(Record extracts begins)

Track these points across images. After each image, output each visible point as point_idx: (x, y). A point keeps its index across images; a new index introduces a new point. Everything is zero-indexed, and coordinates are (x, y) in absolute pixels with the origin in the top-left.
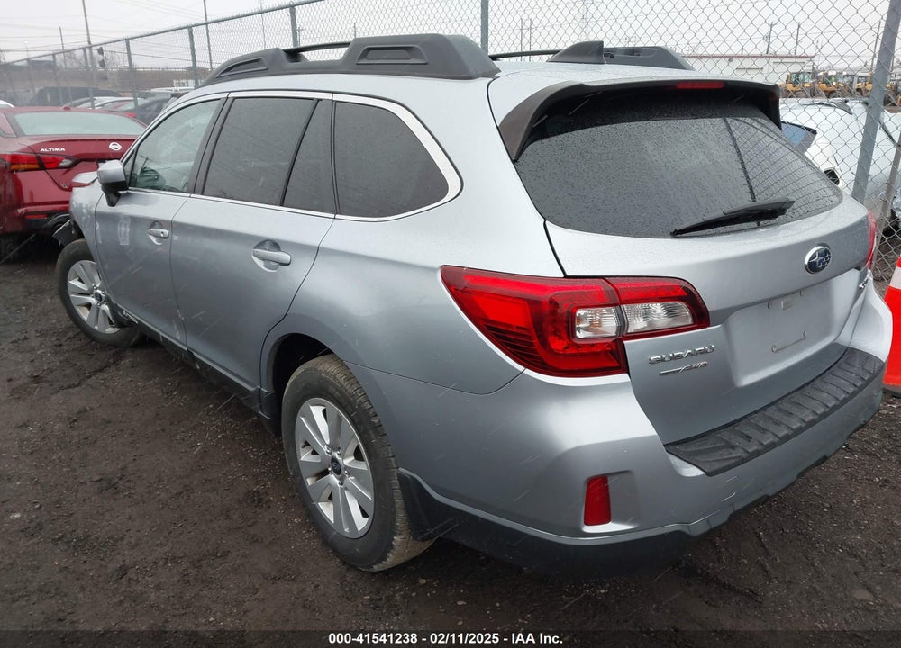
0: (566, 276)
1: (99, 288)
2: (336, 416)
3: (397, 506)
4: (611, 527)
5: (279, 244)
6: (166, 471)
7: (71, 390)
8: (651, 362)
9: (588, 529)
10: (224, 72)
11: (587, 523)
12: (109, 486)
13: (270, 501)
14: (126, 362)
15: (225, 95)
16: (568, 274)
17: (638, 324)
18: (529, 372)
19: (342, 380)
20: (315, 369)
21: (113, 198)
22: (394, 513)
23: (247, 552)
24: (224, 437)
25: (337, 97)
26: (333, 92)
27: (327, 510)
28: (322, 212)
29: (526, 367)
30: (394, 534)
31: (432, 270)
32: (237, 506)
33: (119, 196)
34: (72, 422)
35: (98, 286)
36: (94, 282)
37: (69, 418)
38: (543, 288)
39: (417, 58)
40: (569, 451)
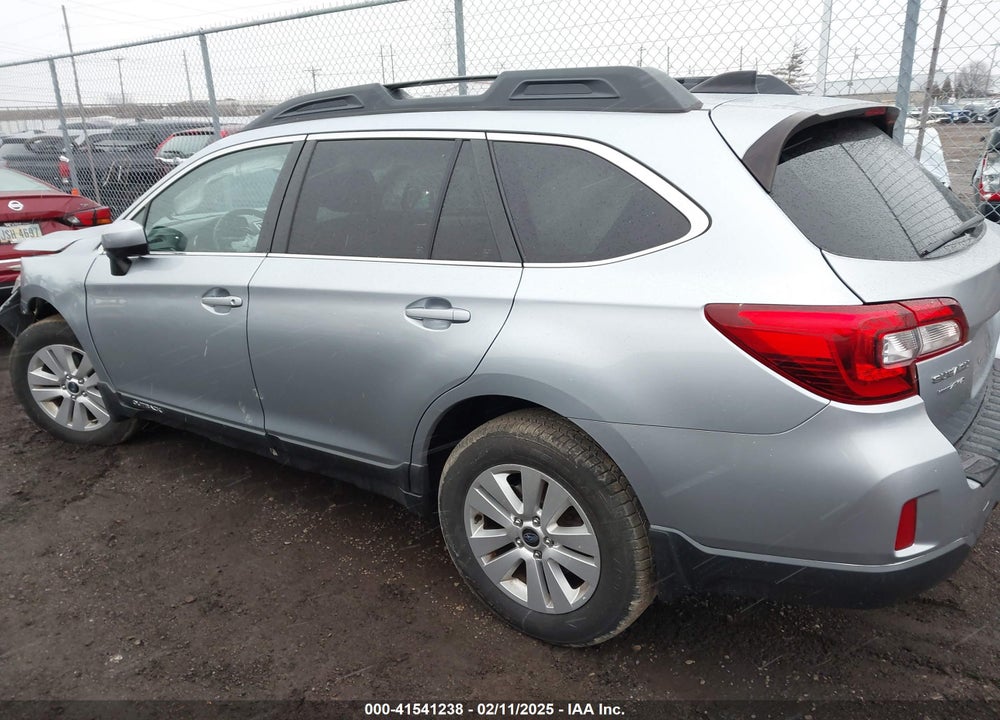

(Record extracts ends)

- [What you should do]: Starting at the line that holds "9: (588, 529)", repeat every line through the end of the listing exactly as written, skipping any picture.

- [Task answer]:
9: (588, 529)
10: (224, 72)
11: (587, 523)
12: (109, 486)
13: (270, 501)
14: (126, 362)
15: (225, 95)
16: (568, 274)
17: (638, 324)
18: (529, 372)
19: (342, 380)
20: (315, 369)
21: (113, 198)
22: (394, 513)
23: (247, 552)
24: (224, 437)
25: (337, 97)
26: (333, 92)
27: (327, 510)
28: (322, 212)
29: (526, 367)
30: (394, 534)
31: (432, 270)
32: (237, 506)
33: (119, 196)
34: (72, 422)
35: (98, 286)
36: (94, 282)
37: (69, 418)
38: (543, 288)
39: (417, 58)
40: (569, 451)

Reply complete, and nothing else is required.